Shmu's Views Q&A - Part 2
Updated: Sep 1, 2022

Here is a second round of the questions that have been asked of me over the years and the answers given. See Q&A Part 1 HERE.
Q: Where and when did the concept of a one G-d originate?
A: That is a tough one to answer and it all depends on who you reference and how much research has been done on the subject.
The idea of one G-d versus many goes back millennia. It has been well established in both historical and archaeological academia that when humans first started pondering the question of G-d their view wasn’t focused on a one Supreme Being but was centered mostly on the mystery of the natural world around them. They attributed many of the acts of natural law to various gods, eg. The god of storms, lightening, thunder, rain. Of course the two greatest witnesses of nature were first and foremost the Sun; followed by the lesser god (the Moon) and the myriad of heavenly gods — the stars in space.
As human intellect continued to develop new technologies and became more aware of the great bodies of planets in our solar system they too were seen as gods - The planet Mars being a god of war and so forth.
Over time as humans began to band together more and more, with domesticating and herding of animals and the increase in agriculture becoming the main form of feeding the growing civilizations, the field of gods in some societies expanded while in other human cultures the field began to narrow.

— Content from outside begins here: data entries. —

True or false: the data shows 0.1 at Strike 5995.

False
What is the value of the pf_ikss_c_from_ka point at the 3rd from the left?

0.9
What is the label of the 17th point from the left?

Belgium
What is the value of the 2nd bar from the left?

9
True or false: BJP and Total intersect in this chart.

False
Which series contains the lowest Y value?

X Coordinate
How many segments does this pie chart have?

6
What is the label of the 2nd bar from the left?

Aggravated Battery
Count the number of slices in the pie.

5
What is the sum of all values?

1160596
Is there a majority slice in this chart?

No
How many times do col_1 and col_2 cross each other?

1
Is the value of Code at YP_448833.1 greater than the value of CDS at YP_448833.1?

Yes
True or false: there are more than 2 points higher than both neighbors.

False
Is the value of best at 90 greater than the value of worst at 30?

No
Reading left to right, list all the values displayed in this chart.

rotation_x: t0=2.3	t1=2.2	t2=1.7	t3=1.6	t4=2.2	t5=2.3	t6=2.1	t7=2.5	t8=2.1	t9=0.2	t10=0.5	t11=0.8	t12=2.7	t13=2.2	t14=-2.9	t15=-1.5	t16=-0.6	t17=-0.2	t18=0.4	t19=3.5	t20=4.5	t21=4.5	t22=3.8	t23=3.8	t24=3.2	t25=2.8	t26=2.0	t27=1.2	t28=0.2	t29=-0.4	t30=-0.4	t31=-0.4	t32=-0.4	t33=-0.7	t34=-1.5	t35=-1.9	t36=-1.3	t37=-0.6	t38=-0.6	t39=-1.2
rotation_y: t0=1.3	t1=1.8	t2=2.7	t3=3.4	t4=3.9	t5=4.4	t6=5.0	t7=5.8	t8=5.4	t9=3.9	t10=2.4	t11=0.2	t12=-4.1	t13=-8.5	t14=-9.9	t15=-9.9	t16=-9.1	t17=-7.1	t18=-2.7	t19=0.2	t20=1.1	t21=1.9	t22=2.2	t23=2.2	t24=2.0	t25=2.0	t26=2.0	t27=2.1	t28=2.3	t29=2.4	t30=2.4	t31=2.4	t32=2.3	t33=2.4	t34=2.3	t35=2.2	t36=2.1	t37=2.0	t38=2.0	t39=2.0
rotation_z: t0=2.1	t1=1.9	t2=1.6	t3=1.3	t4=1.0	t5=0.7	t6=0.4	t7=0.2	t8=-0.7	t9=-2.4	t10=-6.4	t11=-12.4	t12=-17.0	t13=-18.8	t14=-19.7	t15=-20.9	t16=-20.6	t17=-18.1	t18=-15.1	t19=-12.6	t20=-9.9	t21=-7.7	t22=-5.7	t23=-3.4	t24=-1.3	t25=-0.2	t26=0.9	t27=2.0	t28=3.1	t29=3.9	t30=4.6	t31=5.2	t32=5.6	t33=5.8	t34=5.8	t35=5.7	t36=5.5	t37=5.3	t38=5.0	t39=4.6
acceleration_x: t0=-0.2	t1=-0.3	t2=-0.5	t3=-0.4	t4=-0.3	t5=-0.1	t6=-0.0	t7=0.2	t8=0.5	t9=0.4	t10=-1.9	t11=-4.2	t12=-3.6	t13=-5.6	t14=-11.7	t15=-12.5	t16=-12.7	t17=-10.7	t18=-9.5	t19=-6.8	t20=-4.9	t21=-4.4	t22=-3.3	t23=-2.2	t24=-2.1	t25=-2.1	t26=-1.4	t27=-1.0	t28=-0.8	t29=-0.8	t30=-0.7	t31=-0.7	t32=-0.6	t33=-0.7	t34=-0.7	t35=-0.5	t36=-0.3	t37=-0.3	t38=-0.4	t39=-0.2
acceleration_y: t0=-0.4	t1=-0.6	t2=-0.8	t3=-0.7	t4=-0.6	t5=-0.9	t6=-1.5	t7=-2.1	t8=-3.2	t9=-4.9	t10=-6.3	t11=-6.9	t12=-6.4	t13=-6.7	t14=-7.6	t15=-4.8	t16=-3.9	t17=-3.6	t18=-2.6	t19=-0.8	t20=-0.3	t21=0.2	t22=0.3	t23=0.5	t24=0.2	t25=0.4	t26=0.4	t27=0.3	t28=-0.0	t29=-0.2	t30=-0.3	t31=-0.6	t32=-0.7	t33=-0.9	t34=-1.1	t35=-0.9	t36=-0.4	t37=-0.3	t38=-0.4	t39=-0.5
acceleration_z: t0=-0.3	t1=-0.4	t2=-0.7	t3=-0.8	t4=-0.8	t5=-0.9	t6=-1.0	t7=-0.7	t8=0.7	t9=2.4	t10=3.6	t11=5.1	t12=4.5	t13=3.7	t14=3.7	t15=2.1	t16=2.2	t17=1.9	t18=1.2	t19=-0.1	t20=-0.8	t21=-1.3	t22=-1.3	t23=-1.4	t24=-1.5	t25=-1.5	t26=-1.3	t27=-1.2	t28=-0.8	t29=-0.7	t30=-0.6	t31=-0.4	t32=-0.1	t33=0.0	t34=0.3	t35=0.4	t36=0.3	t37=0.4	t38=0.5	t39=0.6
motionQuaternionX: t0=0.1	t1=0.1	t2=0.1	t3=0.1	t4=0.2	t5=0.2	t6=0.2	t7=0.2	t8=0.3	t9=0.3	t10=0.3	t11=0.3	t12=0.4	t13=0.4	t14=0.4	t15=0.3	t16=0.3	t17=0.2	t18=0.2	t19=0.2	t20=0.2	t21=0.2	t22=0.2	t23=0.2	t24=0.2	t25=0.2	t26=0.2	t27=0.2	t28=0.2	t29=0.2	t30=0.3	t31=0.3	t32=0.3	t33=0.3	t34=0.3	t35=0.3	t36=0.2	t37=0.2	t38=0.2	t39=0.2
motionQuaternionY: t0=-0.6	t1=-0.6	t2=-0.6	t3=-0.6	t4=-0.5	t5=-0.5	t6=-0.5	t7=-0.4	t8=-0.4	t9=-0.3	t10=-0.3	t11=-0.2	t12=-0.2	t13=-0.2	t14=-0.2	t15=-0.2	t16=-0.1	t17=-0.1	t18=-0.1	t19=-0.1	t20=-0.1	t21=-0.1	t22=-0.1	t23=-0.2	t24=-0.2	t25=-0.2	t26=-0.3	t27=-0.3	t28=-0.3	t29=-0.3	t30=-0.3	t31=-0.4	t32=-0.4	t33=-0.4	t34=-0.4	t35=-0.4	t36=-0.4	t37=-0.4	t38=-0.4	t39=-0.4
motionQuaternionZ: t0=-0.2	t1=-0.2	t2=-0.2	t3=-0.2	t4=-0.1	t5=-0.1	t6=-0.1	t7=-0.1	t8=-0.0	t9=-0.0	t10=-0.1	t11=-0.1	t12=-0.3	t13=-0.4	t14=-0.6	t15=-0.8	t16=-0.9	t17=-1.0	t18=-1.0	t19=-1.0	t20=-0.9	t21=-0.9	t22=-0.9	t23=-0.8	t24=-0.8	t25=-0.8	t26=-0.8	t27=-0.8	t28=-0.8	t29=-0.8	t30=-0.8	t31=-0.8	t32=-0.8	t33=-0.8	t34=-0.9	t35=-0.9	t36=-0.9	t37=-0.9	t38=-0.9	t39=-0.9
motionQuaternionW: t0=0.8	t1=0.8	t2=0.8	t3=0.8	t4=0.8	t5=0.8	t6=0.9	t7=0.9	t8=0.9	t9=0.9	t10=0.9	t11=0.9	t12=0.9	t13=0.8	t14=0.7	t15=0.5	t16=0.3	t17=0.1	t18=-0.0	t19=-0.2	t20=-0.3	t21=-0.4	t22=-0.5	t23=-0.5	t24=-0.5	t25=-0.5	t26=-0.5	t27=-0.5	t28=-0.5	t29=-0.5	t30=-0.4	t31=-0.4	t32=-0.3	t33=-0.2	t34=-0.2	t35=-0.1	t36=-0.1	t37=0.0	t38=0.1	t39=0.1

By the time of the Jewish patriarch named Avraham (Abraham), circa 2500 to 3000 BCE the idea of a one Supreme Being was starting to come into view. While the concept was heralded by the likes of the Sumerian named Avraham and in Egypt by Pharaoh Akhenaten around 1400 BC the idea really never took hold until after the Jews were taken into Babylon around 598 BCE. By the time the Persian King Cyrus allowed the Jews to return to Israel to rebuild the Temple the Jews finally and firmly rejected the view that there were many gods and accepted unequivocally that there was only One G-d Who Is Creator of all that is and there are no other gods. Until that time within the various forms of Judaism that existed from Moses to King Jehoiachin of Judah the Jews, for the most part, believed that YHVH was the one True G-d while at the same time there were lesser gods still around who were accountable to the One True Deity.
From 598 BCE onward the idea of a One G-d has been firmly entrenched in the hearts and minds of the Jewish peoples (Deuteronomy 6:4).
"HEAR, O ISRAEL: THE LORD (is) OUR GOD, THE LORD IS ONE."